- Born: 1968 Maine, United States
- Occupation: Wine critic
- Writing career
- Subject: Wine
- Notable awards: Madame Bollinger Foundation Award (2008) Tim Derouet Foundation Award
- Website: www.thewinepalate.com

= Lisa Perrotti-Brown =

American wine critic and author

Lisa Perrotti-Brown (born 1968) is a wine critic, author and Master of Wine based in Napa, California. She is the founder of the wine review publication The Wine Palate, launched in 2025. She was previously editor-in-chief of The Wine Advocate and RobertParker.com, the wine publication and website founded by wine critic Robert Parker, for which she also reviewed the wines of Bordeaux, Napa Valley and Sonoma County, and was a co-founder of the wine review website The Wine Independent. Perrotti-Brown has been interviewed on wine-related topics by mainstream media such as the BBC and CNBC.

== Career ==
Born in Maine, USA, Perrotti-Brown moved to London, UK in the early 1990s to become a playwright, having studied there during her junior year at Colby College. In 1992, she took a job as the manager of a wine bar in Pimlico. This kick-started her more than twenty-year stint in the wine trade, progressing through wine sales and marketing roles in the UK wine trade throughout the 1990s, before moving to Tokyo in 2002, where she worked as a wine buyer for a fine wine importer and a wine educator at Tokyo's Academie du Vin. In 2008, Perrotti-Brown moved to Singapore and began writing a column for Robert Parker's website, then known as eRobertParker.com. Later that year she achieved her Master of Wine (MW) qualification.

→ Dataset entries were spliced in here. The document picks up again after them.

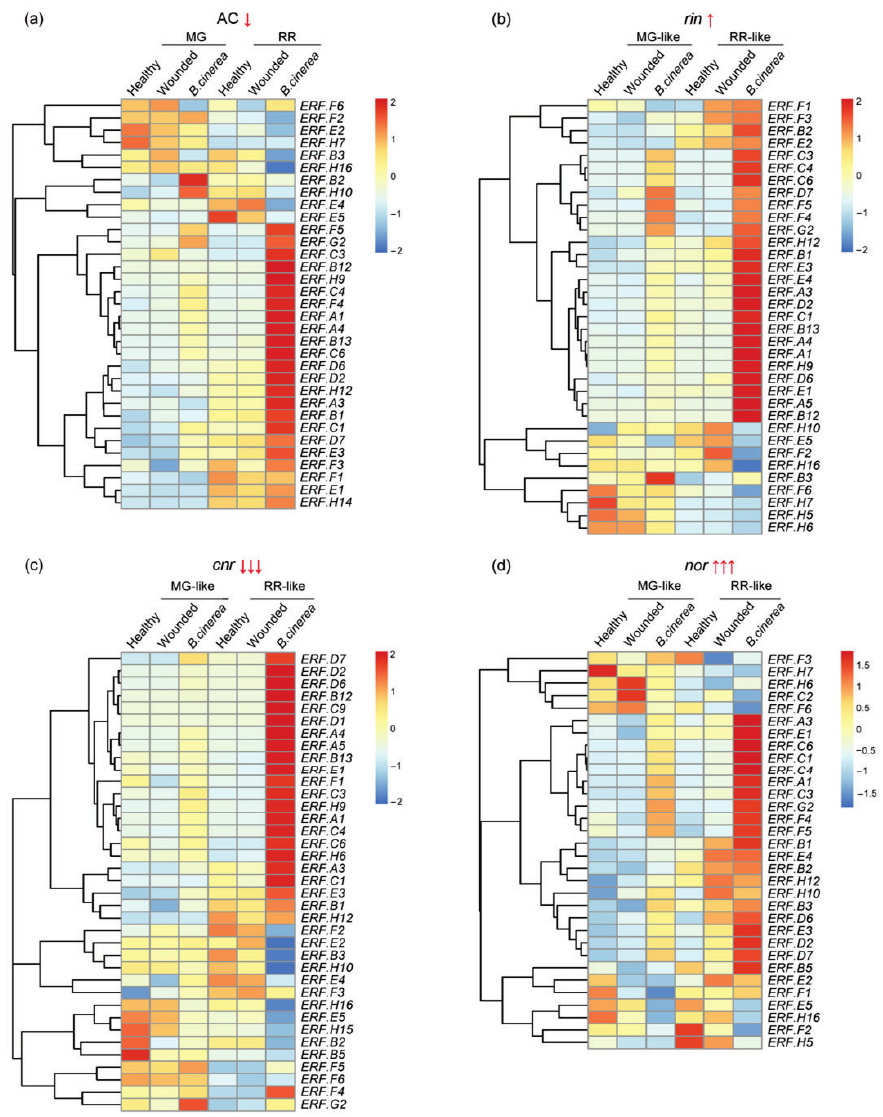
Figure 3. Gene expression pattern of ERFs in tomato ( a ) wildtype ( Ailsa Craig , AC) and ripening mutant ( b ) rin , ( c ) cnr and ( d ) nor in healthy fruit and fruit infected with B. cinerea or uninfected (wounded). Wildtype tomato fruits were picked at mature green (MG) and red ripe (RR) stages; the ripening mutant fruits including Cnr , nor , rin were picked at MG-like and RR-like stages, all of which included healthy (healthy, neither wounded nor infected), wounded (wounded but did not infected) and B. cinerea (wounded plus infected with B. cinerea ) fruits. All tomato fruit were sampled at 1 day post-inoculation (dpi) and fruit pericarp and epidermal tissue, excluding seeds, of the blossom end halves of healthy, wounded, and infected fruit were collected. Raw transcriptome data (accession number: GSE148217) were downloaded from the NCBI database and transformed to FPKM using hisat2 tools. The FPKM values were normalized by row and displayed with color ranging from blue (low) to red (high). Genes with FPKM values in all the tissues below 10 were considered as low-level transcripts and are not displayed in the heatmap. A single down arrow sign “ (cid:280) ” indicates medium sensitivity to B. cinerea infection, triple down arrow “ (cid:280)(cid:280)(cid:280) ” indicates extremely sensitive, the up arrow sign of “ (cid:278) ” represents slightly resistant, and the triple up arrow sign “ (cid:278)(cid:278)(cid:278) ” represents extremely resistant. These 33 genes have different pathogen-response-related patterns; 16 genes ( ERF.A1 , A4 , B2 , B12 , B13 , C1 , C3 , C4 , C6 , D2 , D6 , D7 , F4 , F5 , G2 , H9 ) display an obvious increase (fold change above 2.0) in their expression after B. cinerea inoculation compared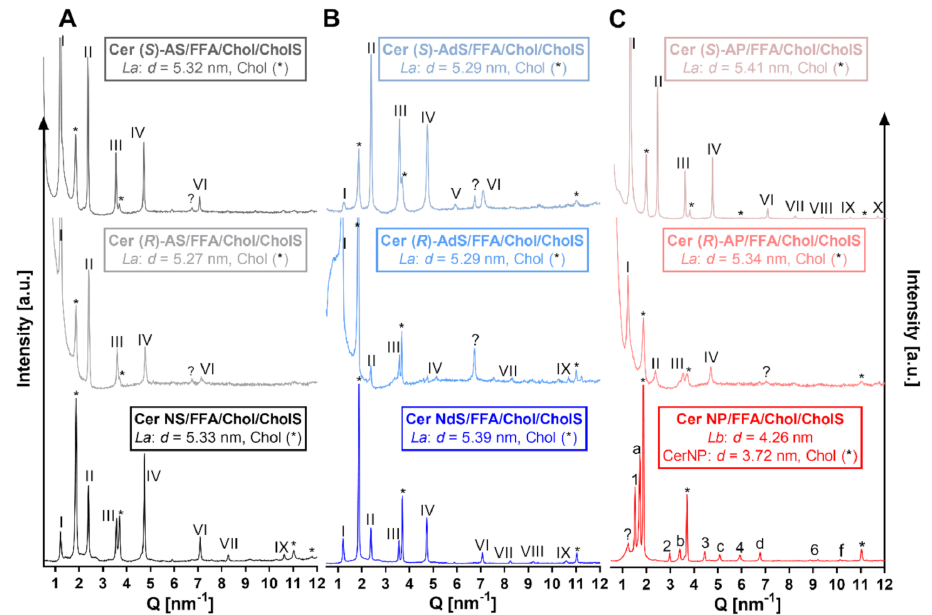
Figure 2. XRD diffractograms of Cer/FFAs/Chol/CholS membranes containing either sphingosine (Cer NS, Cer ( R )–AS, or Cer ( S )–AS; Panel ( A ) or dihydrosphingosine (Cer NdS, Cer ( R )–AdS, or Cer ( S )–AdS; Panel ( B ) or phytosphingosine Cers (Cer NP, Cer ( R )-AP, or Cer ( S )–AP; Panel ( C ) at ambient room humidity. Intensity is given in arbitrary units (a.u.). Roman numerals mark the La phase ( d = 5.3–5.6 nm); Arabic numerals mark the Lb phase ( d = 4.3 nm); letters belong to the phase of crystalline Cer NP ( d = 3.7 nm); asterisks mark separated Chol ( d = 3.4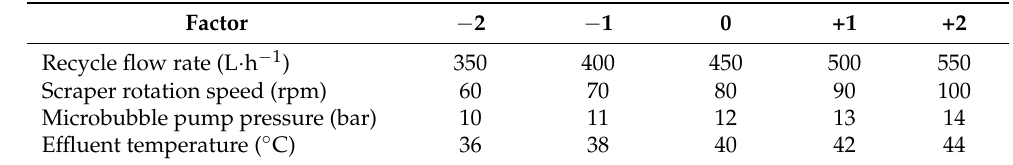
Table 3. Coded and actual values of factors for the application of the central composite rotational design to the semi-industrial induced pre-saturation tower.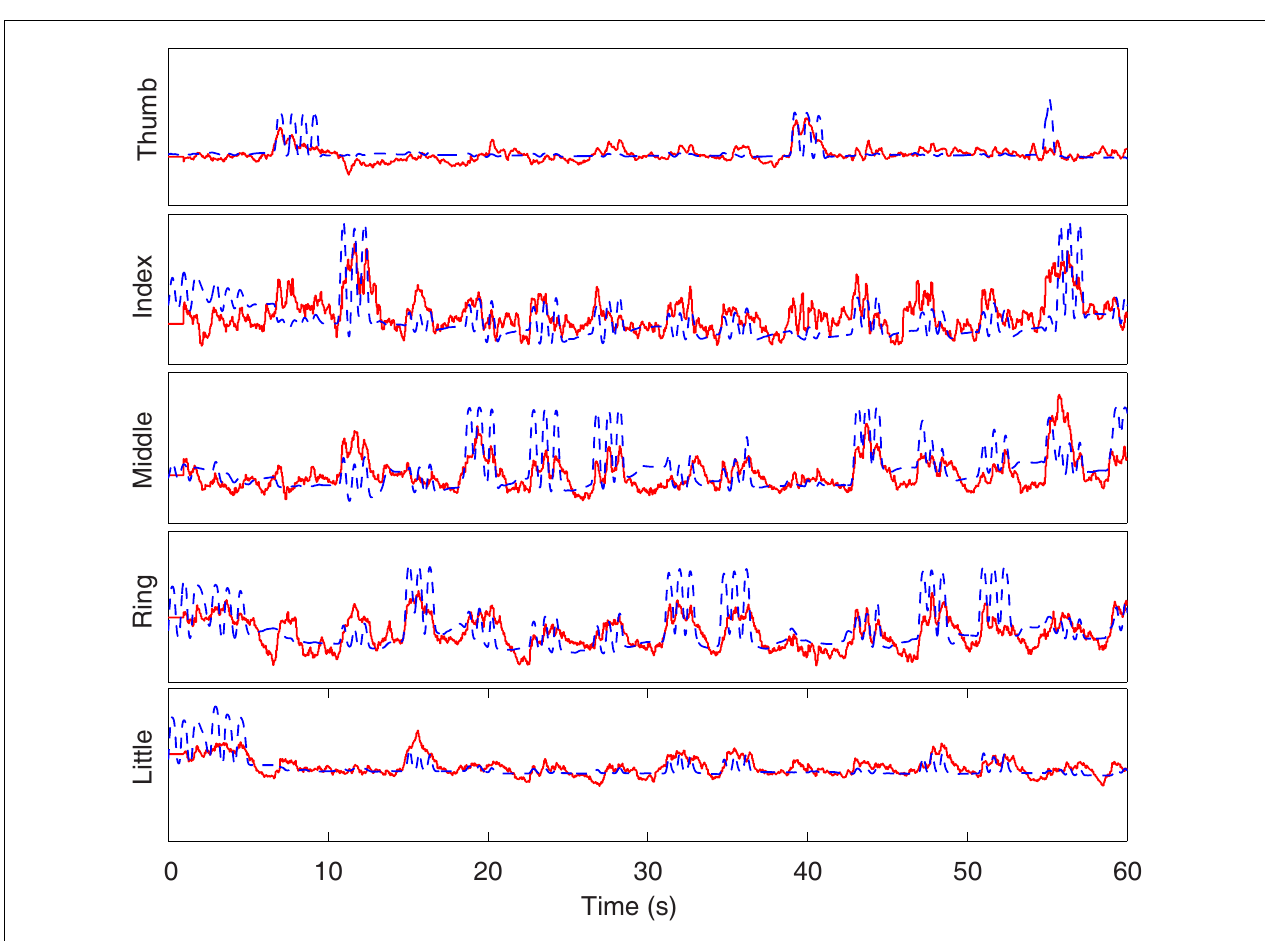
FIGURE 4 |Time course of the predicted (solid red) and actual (dash blue) finger flexion for the first 60s of the testing data set from subject 3.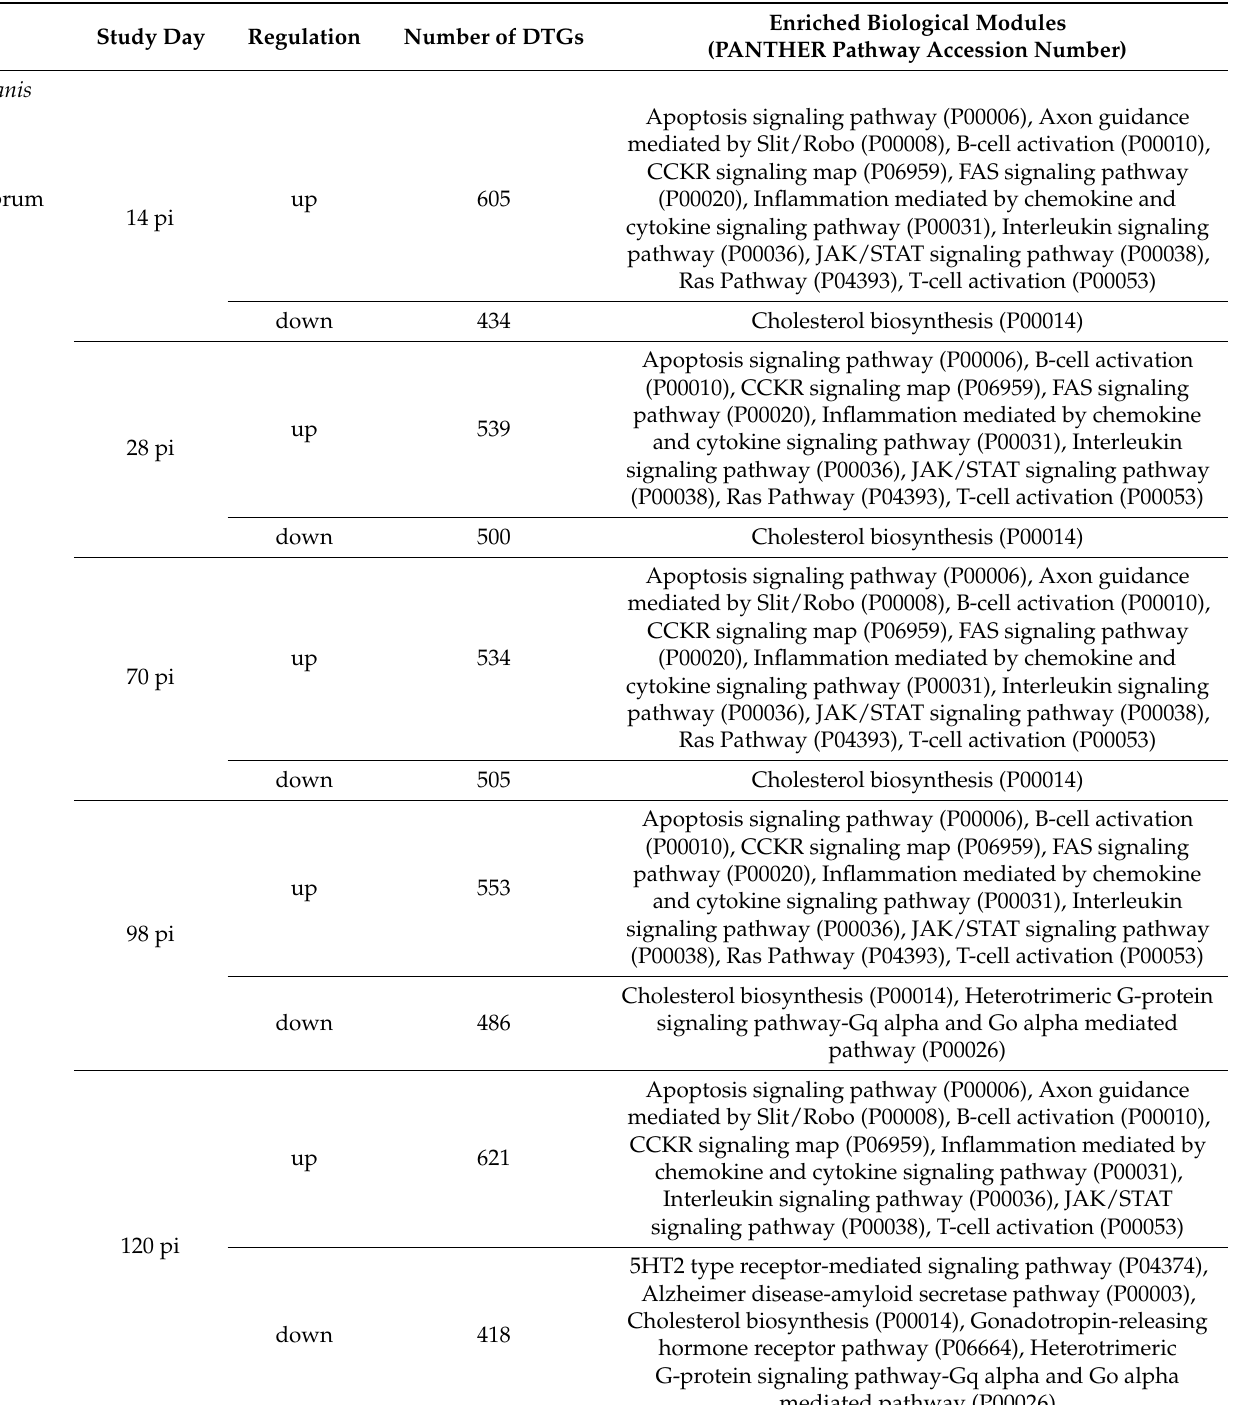
Table 2. Number of differentially transcribed genes (DTGs) in Toxocara canis - and T. cati -infected cerebra and cerebella and enriched biological pathways with an adjusted p -value ≤ 0.05 for each study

In December 2012, she was named editor-in-chief for Robert Parker Wine Advocate and RobertParker.com, taking up the post the following year.

In 2015, Perrotti-Brown's first book, Taste Like a Wine Critic: A Guide to Understanding Wine Quality, was published. That year, she relocated to Napa, California, to set up the new USA office for Robert Parker Wine Advocate.

=== The Wine Independent ===

In December 2021, Perrotti-Brown left Robert Parker Wine Advocate after 13 years with the publication, eight of them as editor-in-chief; managing editor Joe Czerwinski succeeded her in the role. In January 2022 she announced The Wine Independent, a subscriber-funded wine review publication co-founded with Swedish photojournalist Johan Berglund, which launched in full in May 2022. The publication's stated editorial policy was to accept no revenue from wine-industry sources and to fund itself through subscriptions alone. Her first Bordeaux en primeur report for the title, covering the 2021 vintage, drew attention for its comparatively low scores, with about a fifth of the wines rated above 90 points.

=== The Wine Palate ===

In May 2025, Perrotti-Brown resigned her shareholding in The Wine Independent and founded The Wine Palate, a Napa-based subscription wine review publication. The site combines a database of wine reviews, winery profiles, and Bordeaux and Napa Valley vintage reports dating back to 1982 with a proprietary search tool, the "Palate Matcher", which filters reviews by stylistic preference.

== Education ==
Perrotti-Brown graduated from Colby College, achieving a B.A. in English and Performing Arts in 1989.

In 1998, she received her Diploma qualification from the Wine & Spirit Education Trust, London.

In 2008, Perrotti-Brown was awarded the Master of Wine qualification by the Institute of Masters of Wine in the United Kingdom.

== Awards and recognitions ==

- Recipient of the Masters of Wine Madame Bollinger Foundation Award.
- Recipient of the Masters of Wine Tim Derouet Foundation Award – the highest MW award given to a graduating MW who has excelled in every part of the exam.
- Ranked number 37 on IntoWine.com's "Top 100 Most Influential People in the U.S. Wine Industry", in 2018.